::: EXTRACTED ENTRIES

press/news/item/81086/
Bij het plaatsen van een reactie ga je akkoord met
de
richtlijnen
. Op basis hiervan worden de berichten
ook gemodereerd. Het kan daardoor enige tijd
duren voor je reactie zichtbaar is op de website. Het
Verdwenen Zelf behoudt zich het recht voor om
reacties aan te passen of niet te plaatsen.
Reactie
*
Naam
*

::::::

## EXERCISE
All entries should be transcribed verbatim.

## TASK RESULT
press/news/item/81086/
Bij het plaatsen van een reactie ga je akkoord met
de
richtlijnen
. Op basis hiervan worden de berichten
ook gemodereerd. Het kan daardoor enige tijd
duren voor je reactie zichtbaar is op de website. Het
Verdwenen Zelf behoudt zich het recht voor om
reacties aan te passen of niet te plaatsen.
Reactie
*
Naam
*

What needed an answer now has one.